Have a buddy that has a 450 rhino that wants some more umph, I figure this being a CVT he could do some simple clutch work and pick up some bottom end. I also know he could get an aftermarket ignition and get rid of the rev limiter. Having a problem locating information on clutching the 450 everything on a rhino forum i googled was talking about swapping in rotax engines! 

Anyway who should he look to for clutching? Papa slap? vforce john? airdam? someone else completely?


----------



## bamajeepjunkie

I would get greaseless roller weights, maybe secondary spring, and shim or machine the primary (airdam, etc). utvinc.com is a good source.


----------



## Bootlegger

What Bama Said!


----------



## sloboy

huntersworks does awesome clutch work for rhinos


----------



## bamajeepjunkie

Yeah hunterworks is good, but utvinc has more listed for the 450's. If he wants it to pull better 1-1.5mm shim, 12gram greaseless weights or 10 gram oem style and purple or gold epi secondary spring is the way to go IMO. Going greaseless helps by reducing rolling weight by being able to remove the grease cover and takes the hesitation out caused by the tackyness of the grease, the greaseless weights slide alot smoother.


----------



## primetime1267

Good info guys, I have ben searching on this info as well.
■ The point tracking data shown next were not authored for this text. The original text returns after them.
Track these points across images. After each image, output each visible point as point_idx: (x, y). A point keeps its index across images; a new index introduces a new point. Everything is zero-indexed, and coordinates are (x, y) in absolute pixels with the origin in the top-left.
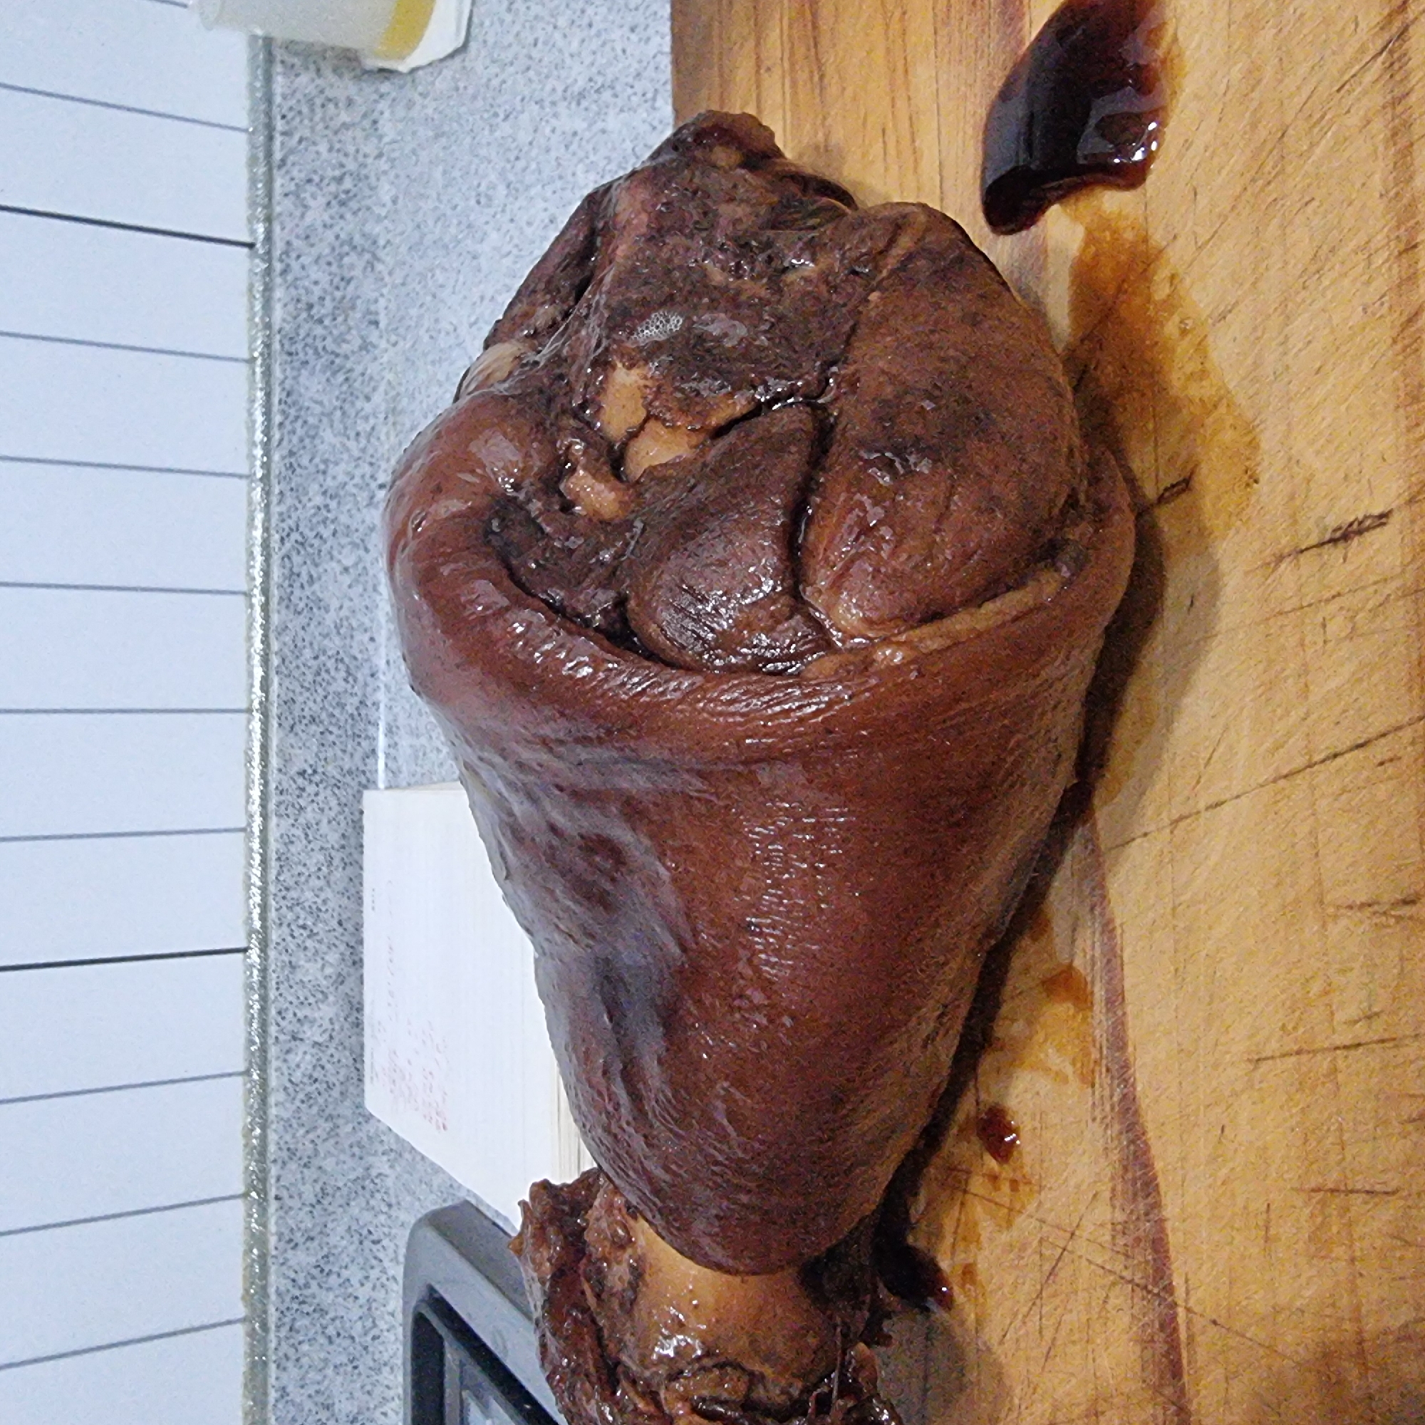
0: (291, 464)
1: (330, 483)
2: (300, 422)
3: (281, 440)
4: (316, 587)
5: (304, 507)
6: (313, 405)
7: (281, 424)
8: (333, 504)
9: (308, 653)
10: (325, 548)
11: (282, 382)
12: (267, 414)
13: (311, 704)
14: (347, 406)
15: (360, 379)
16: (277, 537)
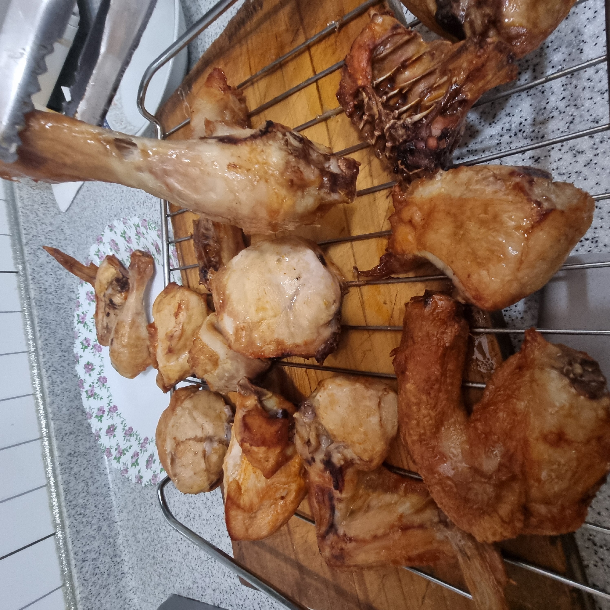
0: (46, 344)
3: (41, 336)
4: (64, 384)
7: (39, 331)
9: (64, 409)
11: (38, 316)
12: (33, 328)
13: (69, 428)
16: (44, 370)
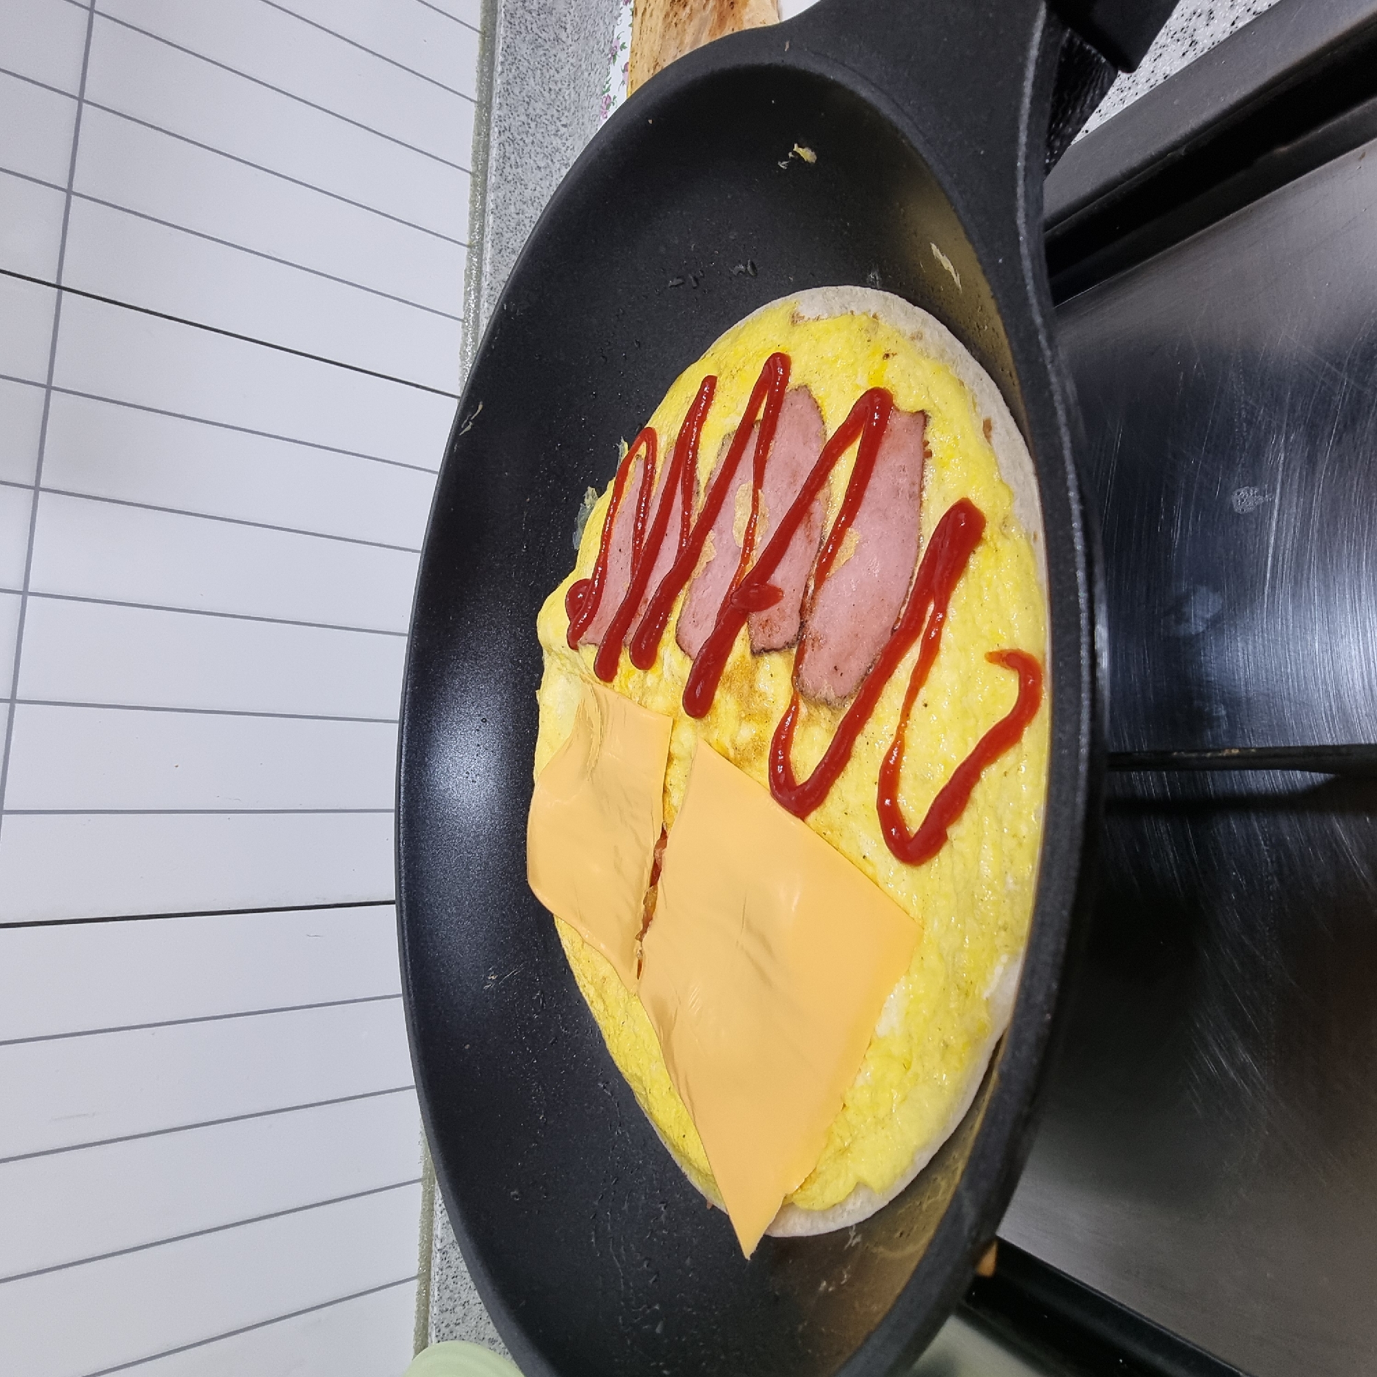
0: (507, 90)
1: (531, 110)
2: (514, 67)
3: (503, 72)
4: (520, 170)
5: (514, 119)
6: (522, 60)
7: (502, 63)
8: (533, 125)
9: (512, 208)
10: (526, 149)
11: (504, 38)
13: (512, 241)
14: (545, 71)
15: (553, 57)
16: (496, 129)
There are some many disputes on which shop has the best setup fro the Rhino 450, 660 & 700. I would like someone to use the exact same Rhino and do a COMPLETE test of each companies sheave/weights/springs and graph it out (MPH, 0-25ft, etc).. 
So us readers can really see the actual differences between each shops tweaks to their kits. Ya know what I'm saying. I would gladly donate my ride for this purpose! 

So if any of the BIG companies are reading this, send me one your kits for comparions(just for testing of course). And once all of the kits come in, I'll report the results.


----------